Les pièces de l’armure n’arrivent pas à tenir ensemble, le heaume roule par terre.

Italo Calvino, Le Chevalier inexistant, traduit de l’italien par Maurice Javion, parution originale 1959.

Nos Ancêtres : le baron perché, le vicomte pourfendu. Et voici le chevalier. 
Nous sommes dans l’armée de Charlemagne, une armée fantaisiste, avec des chevaliers portant l’armure lourde, une armée qui se bat contre les sarrasins, ou l’inverse, on ne sait plus bien, à force. On trouve là un chevalier à l’armure blanche immaculée, une armure vide. Sans corps, sans tripes, sans orteil, sans bouche, Agilulfe n’existe que par la seule force de sa volonté. Impeccable. On trouve aussi un chevalier pervenche, la redoutable et belle Bradamante, un chevalier qui ne sait pas bien ce qu’il veut, mais qui le veut fougueusement, un autre qui cherche sa mère et ses pères, un écuyer sans conscience de son existence.

Tout autour de l’empereur, les paladins allaient par groupes, tenant le mors serré à leurs coursiers fougueux ; et tandis qu’ils caracolaient et soulevaient les coudes, leurs écus plaqués de lames d’argent montaient et s’abaissaient comme des branchies. L’armée en marche ressemblait à un long poisson tout couvert d’écailles : à une anguille.

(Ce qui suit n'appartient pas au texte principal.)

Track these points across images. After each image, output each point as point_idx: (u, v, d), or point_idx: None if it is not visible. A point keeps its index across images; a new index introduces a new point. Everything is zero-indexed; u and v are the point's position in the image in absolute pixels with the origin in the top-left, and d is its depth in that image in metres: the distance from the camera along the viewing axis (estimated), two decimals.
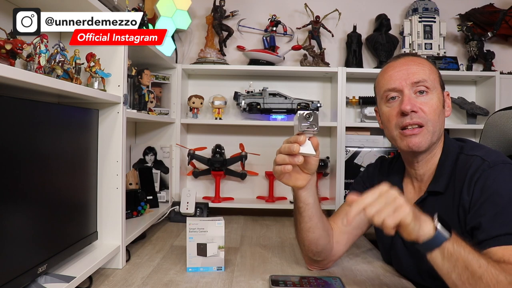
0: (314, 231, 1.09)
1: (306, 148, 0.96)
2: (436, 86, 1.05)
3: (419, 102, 1.02)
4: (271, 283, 1.04)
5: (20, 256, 0.82)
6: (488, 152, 1.01)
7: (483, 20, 2.16)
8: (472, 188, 0.95)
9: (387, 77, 1.07)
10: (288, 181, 1.02)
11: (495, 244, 0.86)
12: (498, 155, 1.00)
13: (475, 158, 0.99)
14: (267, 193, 2.14)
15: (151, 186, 1.84)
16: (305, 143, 0.96)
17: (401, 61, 1.08)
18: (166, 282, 1.08)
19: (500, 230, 0.86)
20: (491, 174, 0.94)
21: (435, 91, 1.04)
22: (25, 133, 0.84)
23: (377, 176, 1.23)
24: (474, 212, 0.93)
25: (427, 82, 1.03)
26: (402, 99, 1.03)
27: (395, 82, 1.05)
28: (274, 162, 1.00)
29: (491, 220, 0.89)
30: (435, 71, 1.08)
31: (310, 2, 2.16)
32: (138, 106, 1.57)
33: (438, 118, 1.03)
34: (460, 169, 1.01)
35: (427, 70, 1.05)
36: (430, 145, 1.04)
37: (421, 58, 1.10)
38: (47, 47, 0.91)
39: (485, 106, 2.09)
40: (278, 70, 2.10)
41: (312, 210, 1.07)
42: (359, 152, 2.07)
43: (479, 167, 0.96)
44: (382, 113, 1.11)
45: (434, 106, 1.02)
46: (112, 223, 1.22)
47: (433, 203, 1.03)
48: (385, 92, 1.07)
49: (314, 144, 0.97)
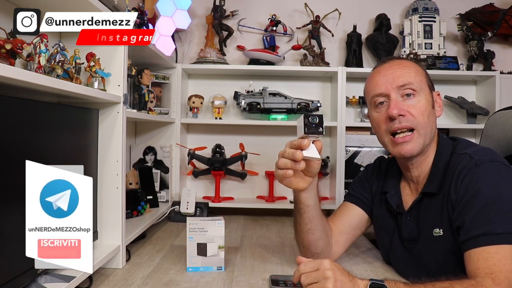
0: (314, 233, 1.09)
1: (310, 152, 0.94)
2: (423, 87, 1.04)
3: (407, 105, 1.01)
4: (271, 283, 1.04)
5: (20, 256, 0.82)
6: (477, 150, 1.00)
7: (483, 19, 2.16)
8: (458, 186, 0.95)
9: (373, 83, 1.08)
10: (290, 184, 1.02)
11: (473, 246, 0.87)
12: (486, 153, 0.99)
13: (464, 156, 0.99)
14: (267, 193, 2.14)
15: (151, 186, 1.84)
16: (309, 147, 0.94)
17: (386, 65, 1.09)
18: (166, 282, 1.08)
19: (478, 230, 0.87)
20: (477, 172, 0.94)
21: (422, 93, 1.04)
22: (25, 133, 0.84)
23: (375, 178, 1.23)
24: (458, 211, 0.94)
25: (413, 84, 1.02)
26: (389, 103, 1.03)
27: (381, 87, 1.05)
28: (276, 165, 0.99)
29: (472, 219, 0.89)
30: (421, 72, 1.07)
31: (310, 2, 2.16)
32: (138, 105, 1.57)
33: (427, 119, 1.02)
34: (451, 168, 1.01)
35: (413, 72, 1.05)
36: (423, 148, 1.03)
37: (406, 61, 1.10)
38: (47, 47, 0.91)
39: (485, 106, 2.09)
40: (278, 70, 2.10)
41: (312, 212, 1.07)
42: (359, 152, 2.07)
43: (466, 165, 0.96)
44: (371, 119, 1.11)
45: (422, 108, 1.02)
46: (112, 222, 1.22)
47: (428, 204, 1.04)
48: (373, 98, 1.07)
49: (318, 147, 0.96)
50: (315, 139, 0.96)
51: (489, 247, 0.85)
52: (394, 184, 1.15)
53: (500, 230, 0.85)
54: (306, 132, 0.93)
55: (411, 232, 1.07)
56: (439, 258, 1.00)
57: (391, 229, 1.14)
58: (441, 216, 0.99)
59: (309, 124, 0.93)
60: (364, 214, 1.22)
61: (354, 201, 1.23)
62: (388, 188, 1.16)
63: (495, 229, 0.86)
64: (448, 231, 0.97)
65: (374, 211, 1.21)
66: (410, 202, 1.10)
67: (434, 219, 1.01)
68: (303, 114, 0.94)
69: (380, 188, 1.19)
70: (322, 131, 0.93)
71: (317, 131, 0.93)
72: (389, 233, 1.15)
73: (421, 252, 1.05)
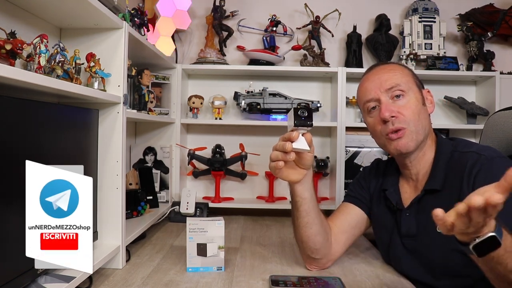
0: (312, 227, 1.10)
1: (300, 144, 0.98)
2: (411, 87, 1.09)
3: (397, 107, 1.06)
4: (271, 283, 1.04)
5: (20, 256, 0.82)
6: (482, 148, 1.04)
7: (483, 20, 2.16)
8: (472, 181, 0.96)
9: (363, 90, 1.14)
10: (284, 176, 1.05)
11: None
12: (492, 150, 1.03)
13: (471, 153, 1.02)
14: (267, 193, 2.14)
15: (151, 186, 1.84)
16: (298, 139, 0.98)
17: (373, 72, 1.15)
18: (166, 282, 1.09)
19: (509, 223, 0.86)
20: (491, 167, 0.96)
21: (411, 92, 1.08)
22: (25, 133, 0.84)
23: (373, 177, 1.25)
24: None
25: (400, 85, 1.07)
26: (380, 107, 1.08)
27: (371, 93, 1.10)
28: (270, 158, 1.03)
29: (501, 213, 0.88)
30: (407, 73, 1.12)
31: (310, 2, 2.16)
32: (138, 106, 1.57)
33: (418, 117, 1.06)
34: (456, 166, 1.03)
35: (399, 74, 1.10)
36: (418, 143, 1.07)
37: (392, 64, 1.16)
38: (47, 47, 0.91)
39: (485, 106, 2.09)
40: (278, 70, 2.10)
41: (309, 204, 1.09)
42: (359, 152, 2.07)
43: (477, 161, 0.98)
44: (367, 124, 1.16)
45: (412, 107, 1.06)
46: (112, 223, 1.22)
47: (430, 201, 1.05)
48: (365, 104, 1.13)
49: (308, 139, 0.99)
50: (305, 131, 0.99)
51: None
52: (393, 182, 1.18)
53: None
54: (295, 124, 0.97)
55: (410, 228, 1.09)
56: (443, 254, 1.01)
57: (390, 226, 1.15)
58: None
59: (299, 117, 0.96)
60: (363, 214, 1.24)
61: (353, 201, 1.25)
62: (387, 185, 1.19)
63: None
64: None
65: (373, 209, 1.22)
66: (409, 199, 1.12)
67: None
68: (293, 107, 0.96)
69: (379, 186, 1.22)
70: (311, 124, 0.97)
71: (306, 123, 0.96)
72: (388, 230, 1.16)
73: (421, 248, 1.06)
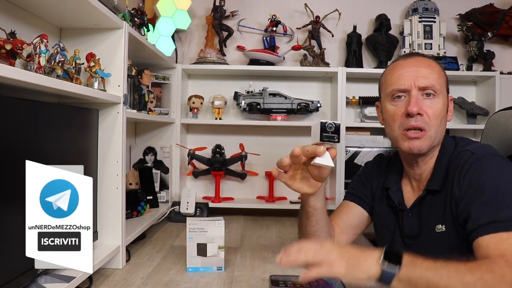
0: (320, 235, 1.09)
1: (324, 159, 0.93)
2: (443, 90, 1.05)
3: (425, 105, 1.02)
4: (271, 283, 1.04)
5: (20, 256, 0.82)
6: (478, 147, 1.02)
7: (483, 20, 2.16)
8: (461, 181, 0.96)
9: (396, 76, 1.06)
10: (297, 188, 1.01)
11: (483, 233, 0.86)
12: (487, 148, 1.01)
13: (465, 152, 1.01)
14: (267, 193, 2.14)
15: (151, 186, 1.84)
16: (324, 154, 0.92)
17: (411, 61, 1.07)
18: (166, 282, 1.08)
19: (486, 218, 0.87)
20: (479, 166, 0.95)
21: (442, 96, 1.05)
22: (25, 133, 0.84)
23: (375, 174, 1.23)
24: (464, 204, 0.94)
25: (435, 86, 1.03)
26: (409, 100, 1.03)
27: (405, 83, 1.03)
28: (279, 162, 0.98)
29: (478, 209, 0.89)
30: (443, 75, 1.08)
31: (310, 2, 2.16)
32: (138, 106, 1.57)
33: (440, 123, 1.04)
34: (453, 165, 1.02)
35: (436, 74, 1.05)
36: (431, 148, 1.05)
37: (431, 60, 1.09)
38: (47, 47, 0.91)
39: (485, 106, 2.09)
40: (278, 70, 2.10)
41: (319, 214, 1.07)
42: (359, 152, 2.07)
43: (467, 160, 0.98)
44: (385, 111, 1.10)
45: (438, 111, 1.03)
46: (112, 223, 1.22)
47: (431, 201, 1.04)
48: (393, 91, 1.06)
49: (333, 155, 0.94)
50: (330, 146, 0.94)
51: (500, 233, 0.84)
52: (396, 181, 1.16)
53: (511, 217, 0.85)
54: (321, 139, 0.91)
55: (413, 229, 1.08)
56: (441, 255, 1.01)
57: (393, 226, 1.14)
58: (444, 213, 1.00)
59: (326, 131, 0.91)
60: (364, 212, 1.22)
61: (354, 200, 1.23)
62: (390, 184, 1.16)
63: (505, 216, 0.85)
64: (451, 227, 0.98)
65: (375, 208, 1.21)
66: (411, 200, 1.10)
67: (437, 216, 1.02)
68: (320, 121, 0.92)
69: (382, 184, 1.19)
70: (338, 139, 0.92)
71: (333, 139, 0.91)
72: (390, 229, 1.15)
73: (422, 248, 1.06)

Étrange armée, magnifique roman.
Un roman complexe, où nous suivons la destinée de plusieurs personnages attachants. Ils sont à la recherche de la justification de leur existence. Évidemment, elle ne se trouve pas dans l’armée de Charlemagne, même si ce collectif (comme on dit) maintient entre ses membres des liens à la fois inutiles et vitaux. Faire la guerre n’a aucun sens, mais le jour où l’on quitte l’armée, on risque de ne plus savoir qui on est ou de le savoir un peu trop bien. Et quelquefois on se trompe et on fait une merveilleuse découverte.
C’est d’abord un roman, un récit, une manière de raconter, un point de vue qui s’efface et qui disparaît, qui reprend le fil de la narration, qui laisse le mystère planer.
L’histoire est racontée par une femme, une moniale enfermée dans un couvent, qui détaille les histoires de guerre et de tournoi, les cavalcades des uns et des autres, elle raconte un peu sa vie en même temps que celle d’Agilulfe. Elle se trompe elle aussi, à moins qu’elle ne trompe le lecteur, à moins encore que le lecteur ne choisisse de la croire, elle, ou de croire au merveilleux. Une fois n’est pas coutume, Calvino nous campe un très beau portrait de femme, belle, rebelle, passionnée, violente, amoureuse, sensuelle, en proie à ses contradictions qu’elle n’essaie surtout pas de surmonter (tu vois, Italo, quand tu veux !).
Plus généralement, les personnages sont tous réussis, en premier lieu Agilulfe, ce chevalier plutôt désagréable, tout de devoir, mais aussi de désir, incapable de dormir ou de manger, de souffrir ou d’être fatigué, qui tape un peu sur les nerfs des collègues, qui se charge des têtes perdues et des missions difficiles, un modèle, un idéal, un fantasme pour l’ensemble de l’armée. On peut ne pas exister et avoir le sens de l’honneur et avoir bon cœur.
E. Corbould, Lord Eglinton, 1840, V&A
Même ce pauvre bout de corps indécis, moitié rat, moitié oiseau, constituait finalement quelque chose de tangible et de sûr, grâce à quoi on pouvait tournoyer dans l’air, le bec ouvert, et gober les moucherons ; tandis que lui, Agilulfe, avec tout son harmois de fer, il sentait, à chaque jointure, les rafales de vent le traverser, et jusqu’au vol des moustiques et aux rayons de lune.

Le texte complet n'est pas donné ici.